Philip Creighton, Animal and Grassland Research and Innovation Centre, Teagasc Athenry, Co Galway.

Drafting of lambs is almost complete with approximately 97% of lambs finished from each of the groups. As mentioned in our last update due to weather conditions we housed all remaining lambs in mid-October. By the end of October we had 70% of lambs drafted from the grass only groups and 81% from the grass plus white clover groups. There was 7% more lambs drafted from the lower stocking rate (11 ewes/ha) at 79% compared to 72% at the 13 ewe/ha stocking rate. Preliminary analysis shows that lambs from the grass-clover groups reached slaughter 8 days earlier than the grass only lambs. Average live weight at slaughter for lambs killed in 2017 was 45.7kg with a carcass weight of 19.7kg. This represents an average kill out percentage of 43%, 1% lower than our long term average. The grass clover fed lambs consistently had a 1% higher kill out compared to the grass only fed lambs. Ewe body condition measured in early December ranged from 3.3 (13 ewe/ha Stocking rate) to 3.4 (11 ewe/ha stocking rate) which is an improvement of around 0.25 since the start of mating. The slight improvement in ground conditions in late November/early December, coupled with higher covers of grass due to higher than normal grass growth rates in late October/early November has meant that we have been able to extend the grazing season well into December for all ewes. The 13 ewe/ha stocking rate groups will be housed Christmas week with the 11 ewe/ha groups probably grazing into the New Year weather permitting. We currently have 80-90% of all farmlets closed for the winter which is on target for Mid-December.

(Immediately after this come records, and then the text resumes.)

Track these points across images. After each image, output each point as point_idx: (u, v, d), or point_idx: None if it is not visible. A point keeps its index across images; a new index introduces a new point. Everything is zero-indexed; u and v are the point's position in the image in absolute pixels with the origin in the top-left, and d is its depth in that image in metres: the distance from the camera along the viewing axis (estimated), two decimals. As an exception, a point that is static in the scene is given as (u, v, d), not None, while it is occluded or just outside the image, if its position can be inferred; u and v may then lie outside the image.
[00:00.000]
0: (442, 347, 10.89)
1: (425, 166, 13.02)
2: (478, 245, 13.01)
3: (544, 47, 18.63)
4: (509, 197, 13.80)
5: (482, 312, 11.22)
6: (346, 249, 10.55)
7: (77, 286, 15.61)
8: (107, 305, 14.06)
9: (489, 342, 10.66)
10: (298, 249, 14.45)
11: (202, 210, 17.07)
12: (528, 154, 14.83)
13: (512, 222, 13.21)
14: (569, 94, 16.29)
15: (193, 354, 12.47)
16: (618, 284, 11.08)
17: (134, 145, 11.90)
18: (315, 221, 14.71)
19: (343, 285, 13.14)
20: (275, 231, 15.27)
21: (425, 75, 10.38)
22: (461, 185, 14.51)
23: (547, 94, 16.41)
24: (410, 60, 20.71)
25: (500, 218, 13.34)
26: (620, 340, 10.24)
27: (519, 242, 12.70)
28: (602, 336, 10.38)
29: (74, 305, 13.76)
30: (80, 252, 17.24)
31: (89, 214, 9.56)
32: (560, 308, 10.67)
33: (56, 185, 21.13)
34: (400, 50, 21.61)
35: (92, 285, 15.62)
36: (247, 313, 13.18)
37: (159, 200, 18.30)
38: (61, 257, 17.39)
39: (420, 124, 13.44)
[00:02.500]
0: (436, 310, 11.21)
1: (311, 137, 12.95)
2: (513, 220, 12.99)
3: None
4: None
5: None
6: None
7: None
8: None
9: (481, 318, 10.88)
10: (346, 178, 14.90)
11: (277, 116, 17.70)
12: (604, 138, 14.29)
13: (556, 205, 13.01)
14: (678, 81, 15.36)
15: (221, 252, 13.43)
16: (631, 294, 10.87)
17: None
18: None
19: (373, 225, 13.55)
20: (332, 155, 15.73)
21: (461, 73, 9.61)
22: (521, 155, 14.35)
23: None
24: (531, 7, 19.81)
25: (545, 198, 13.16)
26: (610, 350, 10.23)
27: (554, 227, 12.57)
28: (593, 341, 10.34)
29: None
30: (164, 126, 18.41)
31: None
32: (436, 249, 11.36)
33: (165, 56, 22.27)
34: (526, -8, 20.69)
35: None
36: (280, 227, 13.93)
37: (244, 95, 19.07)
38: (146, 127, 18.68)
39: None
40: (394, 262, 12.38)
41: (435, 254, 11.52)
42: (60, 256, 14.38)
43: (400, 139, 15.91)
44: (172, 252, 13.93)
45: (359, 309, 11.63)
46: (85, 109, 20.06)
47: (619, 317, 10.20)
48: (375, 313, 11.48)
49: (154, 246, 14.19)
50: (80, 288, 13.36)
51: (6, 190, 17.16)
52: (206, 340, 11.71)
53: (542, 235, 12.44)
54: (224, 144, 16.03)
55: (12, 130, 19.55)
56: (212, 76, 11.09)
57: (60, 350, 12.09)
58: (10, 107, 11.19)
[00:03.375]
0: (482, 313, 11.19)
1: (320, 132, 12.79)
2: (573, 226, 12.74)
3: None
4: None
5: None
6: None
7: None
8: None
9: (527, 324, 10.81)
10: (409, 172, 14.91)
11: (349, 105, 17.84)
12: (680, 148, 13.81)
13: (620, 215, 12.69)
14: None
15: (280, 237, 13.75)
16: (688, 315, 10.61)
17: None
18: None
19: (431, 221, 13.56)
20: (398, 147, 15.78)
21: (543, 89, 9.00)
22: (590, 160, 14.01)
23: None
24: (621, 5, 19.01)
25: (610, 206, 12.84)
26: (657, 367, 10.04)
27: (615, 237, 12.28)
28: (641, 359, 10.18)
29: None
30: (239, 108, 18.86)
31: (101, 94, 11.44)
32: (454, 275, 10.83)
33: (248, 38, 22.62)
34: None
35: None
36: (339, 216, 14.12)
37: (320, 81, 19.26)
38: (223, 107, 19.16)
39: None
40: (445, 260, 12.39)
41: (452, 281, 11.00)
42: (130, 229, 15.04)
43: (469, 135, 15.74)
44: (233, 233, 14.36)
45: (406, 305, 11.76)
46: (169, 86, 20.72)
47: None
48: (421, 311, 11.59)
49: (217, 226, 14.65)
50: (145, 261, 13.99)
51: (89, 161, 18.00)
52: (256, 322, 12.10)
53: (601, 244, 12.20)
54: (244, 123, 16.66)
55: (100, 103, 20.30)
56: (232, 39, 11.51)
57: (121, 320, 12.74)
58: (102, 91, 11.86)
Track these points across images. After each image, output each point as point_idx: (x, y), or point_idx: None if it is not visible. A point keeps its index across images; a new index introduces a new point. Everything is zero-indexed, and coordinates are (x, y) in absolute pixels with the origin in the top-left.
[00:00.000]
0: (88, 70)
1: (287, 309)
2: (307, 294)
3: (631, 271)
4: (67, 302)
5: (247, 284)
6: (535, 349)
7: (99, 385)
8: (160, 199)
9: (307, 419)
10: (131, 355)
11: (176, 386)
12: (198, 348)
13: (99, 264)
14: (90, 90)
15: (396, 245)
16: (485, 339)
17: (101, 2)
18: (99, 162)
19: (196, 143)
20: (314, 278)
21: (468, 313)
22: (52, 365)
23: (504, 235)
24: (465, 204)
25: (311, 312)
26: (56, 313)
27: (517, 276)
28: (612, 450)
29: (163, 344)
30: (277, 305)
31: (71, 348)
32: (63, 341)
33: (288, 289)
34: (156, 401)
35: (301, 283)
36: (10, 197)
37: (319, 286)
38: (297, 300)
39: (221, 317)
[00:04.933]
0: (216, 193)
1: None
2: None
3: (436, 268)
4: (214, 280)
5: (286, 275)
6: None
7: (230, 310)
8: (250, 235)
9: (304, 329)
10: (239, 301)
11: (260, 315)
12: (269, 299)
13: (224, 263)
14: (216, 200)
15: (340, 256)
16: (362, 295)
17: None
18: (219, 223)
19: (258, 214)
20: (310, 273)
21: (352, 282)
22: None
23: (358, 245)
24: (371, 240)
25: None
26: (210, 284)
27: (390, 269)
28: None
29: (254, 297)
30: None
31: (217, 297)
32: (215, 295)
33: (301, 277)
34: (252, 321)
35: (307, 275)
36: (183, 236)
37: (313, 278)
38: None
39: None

In terms of sward DM production the grass clover swards grew 13500kgDM/ha relative to the grass only sward at 12800kgDM/ha. Interestingly the grass-clover low N (90kg N/ha/yr) treatments produced the same level of DM/ha as the grass-clover high N (145kg N/ha/yr) treatments. Our challenge is to maintain this production and the persistency of clover in our swards which will be a key focus of our work over the coming years.